Induction and relaxation of optical second-order nonlinearity in tellurite glasses

Abstract

Second harmonic generation has been examined for 30ZnO⋅70TeO2 glass with a two-step poling procedure in order to understand the poling temperature dependence of second harmonic intensity. When the poling temperature increases, the second harmonic intensity increases, manifests a maximum at the temperature which we call an optimum poling temperature, and decreases drastically just below the glass transition temperature. The glass treated with two-step poling, which includes poling at 300 °C and subsequent poling at the optimum poling temperature, i.e., 280 °C, exhibits much smaller second harmonic intensity and more unambiguous Maker fringe pattern than that poled only at 280 °C. This fact suggests that the decrease in second harmonic intensity with an increase in poling temperature cannot be attributed to a reversible process like a thermal fluctuation of dipoles, but is governed by an irreversible one. Based on a linear relation between the optimum poling temperature and glass transition temperature, the irreversible process is deduced to consist of some oxidation reactions such as a migration of nonbridging oxide ions to and subsequent evaporation of oxygen gas at the anode side.
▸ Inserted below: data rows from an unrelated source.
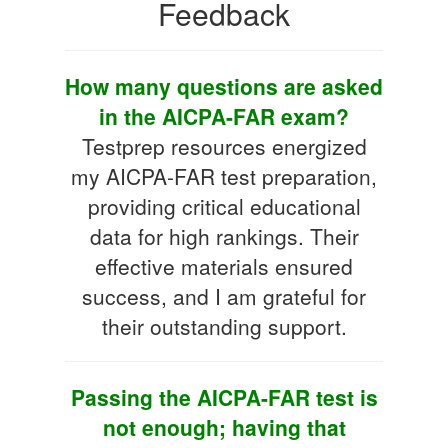
Feedback
How many questions are asked
in the AICPA-FAR exam?
Testprep resources energized
my AICPA-FAR test preparation,
providing critical educational
data for high rankings. Their
effective materials ensured
success, and I am grateful for
their outstanding support.
Passing the AICPA-FAR test is
not enough; having that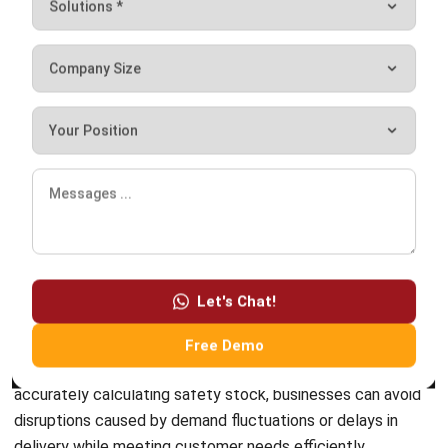
INVENTORY
Everything Inventory Visibility: What It
Is and Why It Is Important?
Chandra Natsir
- 09/01/2026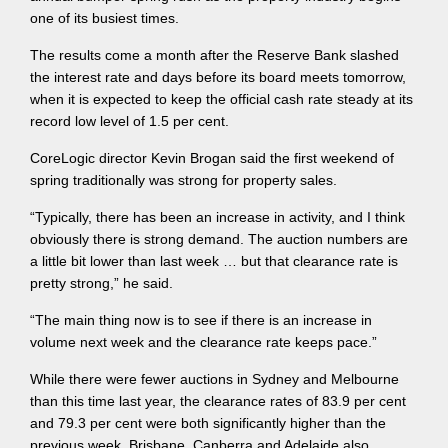
one of its busiest times.
The results come a month after the Reserve Bank slashed
the interest rate and days before its board meets tomorrow,
when it is expected to keep the official cash rate steady at its
record low level of 1.5 per cent.
CoreLogic director Kevin Brogan said the first weekend of
spring traditionally was strong for property sales.
“Typically, there has been an increase in activity, and I think
obviously there is strong demand. The auction numbers are
a little bit lower than last week … but that clearance rate is
pretty strong,” he said.
“The main thing now is to see if there is an increase in
volume next week and the clearance rate keeps pace.”
While there were fewer auctions in Sydney and Melbourne
than this time last year, the clearance rates of 83.9 per cent
and 79.3 per cent were both significantly higher than the
previous week. Brisbane, Canberra and Adelaide also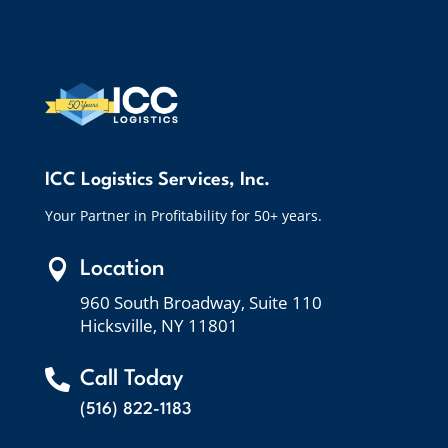
ICC Logistics Services, Inc.
Your Partner in Profitability for 50+ years.

Location
960 South Broadway, Suite 110
Hicksville, NY 11801

Call Today
(516) 822-1183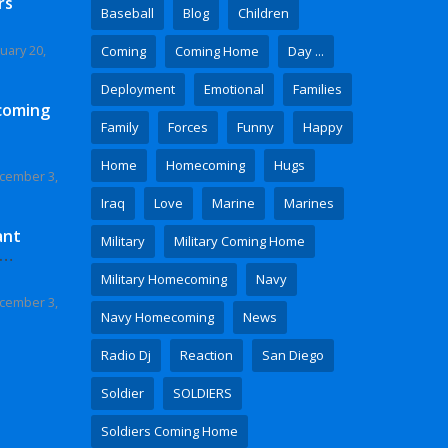
rs
Baseball
Blog
Children
uary 20,
Coming
Coming Home
Day ...
Deployment
Emotional
Families
coming
Family
Forces
Funny
Happy
Home
Homecoming
Hugs
cember 3,
Iraq
Love
Marine
Marines
ant
Military
Military Coming Home
 Video
Military Homecoming
Navy
cember 3,
Navy Homecoming
News
Radio Dj
Reaction
San Diego
Soldier
SOLDIERS
Soldiers Coming Home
Decay of the second harmonic intensity for 30NaO1/2⋅70TeO2 glass as well as 30ZnO⋅70TeO2 glass has also been examined at room temperature. Whereas the 30ZnO⋅70TeO2 glass does not show a decay, the second harmonic intensity of the 30NaO1/2⋅70TeO2 glass decays rapidly with an average relaxation time of 10 h. This relaxation behavior is explainable in terms of the difference in mobility between Zn2+ and Na+ ions.